Seguem-se uma série de temas da semana anterior, da assunção da homossexualidade do social-democrata Paulo Rangel às vindimas naturistas em Grândola, passando pelos vídeos em que um professor do secundário da Póvoa de Varzim se mostrou nu (“O que é espantoso nos professores de liceu é não enlouquecerem”, comenta Zink. “Este homem é o único professor normal em Portugal.”). A acabar, os negacionistas da pandemia de Covid-19, em mais um tema que sintetiza aqueles que terão sido os pontos fundamentais deste primeiro episódio (embora o título oficial seja, “Tudo nu, mas podia ter sido pior”): o impacto das redes sociais no debate público (“O elogio da mediocridade”, diz Blanco) e a normalização da ‘loucura’ (“Eu quando te conheci…”, avança Serrão, numa picardia com a actriz que se mantém desde os anos 90, “Tu és um bocado amalucada, mas para mim eras a minoria. Eu hoje já tenho dúvidas.”)

DADOS FORNECIDOS:

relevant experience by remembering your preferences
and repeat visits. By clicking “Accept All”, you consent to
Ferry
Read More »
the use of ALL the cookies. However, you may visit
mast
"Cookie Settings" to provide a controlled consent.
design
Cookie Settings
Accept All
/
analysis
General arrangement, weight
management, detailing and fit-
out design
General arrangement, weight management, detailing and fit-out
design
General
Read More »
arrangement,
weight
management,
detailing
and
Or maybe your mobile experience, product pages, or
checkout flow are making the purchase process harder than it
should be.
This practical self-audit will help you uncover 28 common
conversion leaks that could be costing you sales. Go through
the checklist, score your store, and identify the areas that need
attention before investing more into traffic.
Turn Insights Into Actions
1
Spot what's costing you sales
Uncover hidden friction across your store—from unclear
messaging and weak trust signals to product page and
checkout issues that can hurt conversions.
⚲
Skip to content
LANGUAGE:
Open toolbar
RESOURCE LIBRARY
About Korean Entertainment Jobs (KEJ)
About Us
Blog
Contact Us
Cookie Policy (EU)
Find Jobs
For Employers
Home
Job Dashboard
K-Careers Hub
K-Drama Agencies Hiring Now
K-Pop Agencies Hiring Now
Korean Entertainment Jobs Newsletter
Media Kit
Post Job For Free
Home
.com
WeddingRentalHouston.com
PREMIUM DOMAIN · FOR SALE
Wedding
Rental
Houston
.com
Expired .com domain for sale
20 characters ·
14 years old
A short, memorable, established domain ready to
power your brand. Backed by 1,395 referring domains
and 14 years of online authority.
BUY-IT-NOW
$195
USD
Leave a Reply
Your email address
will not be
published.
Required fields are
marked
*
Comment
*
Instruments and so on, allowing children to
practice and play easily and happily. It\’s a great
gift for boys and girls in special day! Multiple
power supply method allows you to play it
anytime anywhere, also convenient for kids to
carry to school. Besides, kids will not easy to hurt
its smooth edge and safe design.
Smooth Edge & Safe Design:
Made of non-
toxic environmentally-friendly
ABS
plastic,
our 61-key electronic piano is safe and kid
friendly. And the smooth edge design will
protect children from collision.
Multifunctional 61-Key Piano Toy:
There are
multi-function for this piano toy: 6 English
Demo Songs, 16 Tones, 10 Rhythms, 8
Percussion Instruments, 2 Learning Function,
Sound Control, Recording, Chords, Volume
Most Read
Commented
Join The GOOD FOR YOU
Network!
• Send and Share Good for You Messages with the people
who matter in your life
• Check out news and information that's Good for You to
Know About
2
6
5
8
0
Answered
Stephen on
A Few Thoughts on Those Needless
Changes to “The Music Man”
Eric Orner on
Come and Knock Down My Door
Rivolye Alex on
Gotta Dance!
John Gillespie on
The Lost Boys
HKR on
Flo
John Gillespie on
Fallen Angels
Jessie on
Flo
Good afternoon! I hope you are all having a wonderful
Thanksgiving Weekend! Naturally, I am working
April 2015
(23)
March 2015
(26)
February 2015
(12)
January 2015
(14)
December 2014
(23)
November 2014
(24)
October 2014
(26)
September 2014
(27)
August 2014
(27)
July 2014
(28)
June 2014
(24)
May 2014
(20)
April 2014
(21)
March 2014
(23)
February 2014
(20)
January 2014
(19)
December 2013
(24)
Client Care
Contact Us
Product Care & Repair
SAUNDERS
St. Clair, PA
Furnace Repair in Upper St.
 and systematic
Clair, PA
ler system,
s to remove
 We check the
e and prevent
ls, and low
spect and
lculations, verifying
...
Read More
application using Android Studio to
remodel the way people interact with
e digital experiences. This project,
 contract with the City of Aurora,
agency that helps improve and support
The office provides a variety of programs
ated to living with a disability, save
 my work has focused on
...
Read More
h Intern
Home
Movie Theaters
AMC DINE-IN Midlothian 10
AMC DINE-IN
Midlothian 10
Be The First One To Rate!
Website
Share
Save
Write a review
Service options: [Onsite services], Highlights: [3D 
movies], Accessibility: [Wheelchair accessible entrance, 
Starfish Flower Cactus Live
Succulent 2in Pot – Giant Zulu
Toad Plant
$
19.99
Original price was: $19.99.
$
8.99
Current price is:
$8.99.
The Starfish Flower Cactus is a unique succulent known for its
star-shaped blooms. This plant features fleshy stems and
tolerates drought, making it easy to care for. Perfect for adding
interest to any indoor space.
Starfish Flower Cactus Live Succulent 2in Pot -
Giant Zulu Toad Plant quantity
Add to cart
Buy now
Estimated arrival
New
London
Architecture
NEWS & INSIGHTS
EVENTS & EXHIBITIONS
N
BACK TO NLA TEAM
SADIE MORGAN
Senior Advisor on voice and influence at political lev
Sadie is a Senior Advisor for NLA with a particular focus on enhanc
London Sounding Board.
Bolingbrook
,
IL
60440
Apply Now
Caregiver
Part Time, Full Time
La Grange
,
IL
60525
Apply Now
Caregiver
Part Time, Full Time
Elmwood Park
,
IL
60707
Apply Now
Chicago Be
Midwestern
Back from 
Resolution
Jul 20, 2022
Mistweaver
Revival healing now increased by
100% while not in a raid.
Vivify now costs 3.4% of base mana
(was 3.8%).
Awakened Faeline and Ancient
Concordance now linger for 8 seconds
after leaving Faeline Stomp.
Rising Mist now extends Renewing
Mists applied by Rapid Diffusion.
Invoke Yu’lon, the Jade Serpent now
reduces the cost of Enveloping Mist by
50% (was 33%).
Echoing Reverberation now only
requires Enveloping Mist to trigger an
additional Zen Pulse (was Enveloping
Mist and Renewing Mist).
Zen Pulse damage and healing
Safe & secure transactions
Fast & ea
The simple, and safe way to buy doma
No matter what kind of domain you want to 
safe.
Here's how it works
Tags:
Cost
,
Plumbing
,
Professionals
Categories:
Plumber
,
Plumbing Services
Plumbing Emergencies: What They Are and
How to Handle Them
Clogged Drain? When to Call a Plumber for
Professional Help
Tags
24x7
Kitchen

O QUE DEVE FAZER:
Responda às perguntas seguintes com base no texto em estudo.
1. Onde lecionava o professor do secundário que se mostrou nu nos vídeos?
2. Qual é o título oficial do primeiro episódio?
3. Desde quando se mantém a picardia entre Serrão e a actriz?

RESPOSTA ESPERADA:
1. Na Póvoa de Varzim.
2. "Tudo nu, mas podia ter sido pior".
3. Desde os anos 90.